Conversely, biologics are more complex molecules derived from living organisms.

In this article, we provide a brief overview of common drug types, including biologics, small molecules, as well as cellular and gene therapy.

Biologics

A biologic drug is made through a process involving living cells. As a result, biologics tend to be larger and more complex than small-molecule drugs. Biologics, thus tend also to be more expensive to manufacture.

Biologics are produced via biomanufacturing, a process that involves establishing a cell blank and, ultimately, a master cell bank to yield genetically identical cells.

Recombinant DNA is an integral part of biomanufacturing, involving isolating DNA from human cells, potentially modifying it and eventually inserting it into a cell before it is expressed.

Examples of biologics include vaccines, gene therapies and monoclonal antibodies.

Small molecules

Small molecule drugs are so-called because of their low molecular weight. While standards vary, small molecules tend to weigh less than 800 Daltons. Small molecule drugs are composed of simple chemical compounds that can bind to specific targets — often proteins — in the body to produce a therapeutic effect. In addition, small molecules’ compact size enables them to enter cells easily.
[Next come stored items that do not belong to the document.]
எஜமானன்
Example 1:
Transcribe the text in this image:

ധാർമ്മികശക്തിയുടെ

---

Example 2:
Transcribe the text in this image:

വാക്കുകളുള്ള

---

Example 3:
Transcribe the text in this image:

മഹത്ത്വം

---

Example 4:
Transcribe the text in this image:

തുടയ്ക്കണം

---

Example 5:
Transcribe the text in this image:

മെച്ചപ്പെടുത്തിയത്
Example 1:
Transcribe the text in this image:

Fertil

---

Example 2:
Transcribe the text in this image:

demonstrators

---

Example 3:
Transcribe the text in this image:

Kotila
Small molecules have a long history in the pharma industry and can be synthesized and manufactured in large quantities.

Cellular and gene therapy

Cell therapy, also called cellular therapy, involves using living cells to treat or prevent disease. Cells used in cellular therapy can be derived from the patient’s body (autologous cells) or donors (allogeneic cells). In addition, the technique can be used to replace or repair damaged tissue or cells.

As the FDA notes, cellular therapy examples include immunotherapies, cancer vaccines and stem cell-based therapies.
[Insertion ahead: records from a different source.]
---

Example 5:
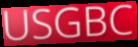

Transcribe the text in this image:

USGBC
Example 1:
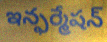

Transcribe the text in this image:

ఇన్ఫర్మేషన్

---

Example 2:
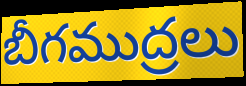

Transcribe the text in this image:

బీగముద్రలు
Gene therapy refers to delivering genetic material to cells to treat or prevent disease. The material is delivered to a cell via a vector, which are commonly engineered viruses bearing the therapeutic gene. After the gene therapy is delivered to target cells, it is incorporated into their DNA, producing a therapeutic protein or correcting a genetic defect.
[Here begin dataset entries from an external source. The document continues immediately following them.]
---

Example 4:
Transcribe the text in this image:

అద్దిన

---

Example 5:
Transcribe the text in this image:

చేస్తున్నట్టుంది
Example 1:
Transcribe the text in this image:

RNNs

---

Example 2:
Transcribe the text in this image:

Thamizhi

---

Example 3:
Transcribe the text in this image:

Gene therapy can be used to treat:

Inactivate a disease-causing gene.
Correct genetic disorders resulting from mutations in a single gene.
Introducing a new gene.

To date, the FDA has approved a relatively small number of cellular and gene therapy products.

The agency notes that gene therapy is a type of biological product.

One central cellular therapy, CAR-T, involves T cells, a type of lymphocyte that plays a vital role in the immune system. Chimeric antigen receptors (CAR) are receptor proteins genetically engineered to grant T cells the capability of homing in on a specific antigen to fight cancer. After CAR-T cells are produced in a lab, they are infused into a patient. To date, FDA has only approved a small number of CAR-T products, including Abecma (idecabtagene vicleucel), Breyanzi (lisocabtagene maraleucel), Kymriah (tisagenlecleucel), Tecartus (brexucabtagene autoleucel) and Yescarta (axicabtagene ciloleucel).

Another cellular therapy type, exosome therapy, involves using exosomes, small extracellular vesicles, to deliver therapeutic molecules to cells. A 2021 paper published in Stem Cell Investigation noted that exosomes “possess a higher therapeutic potential for various disease spectra due to their ability for intracellular shuttling.” The therapy, however, remains experimental, and the FDA notes that it has not approved any exosome products.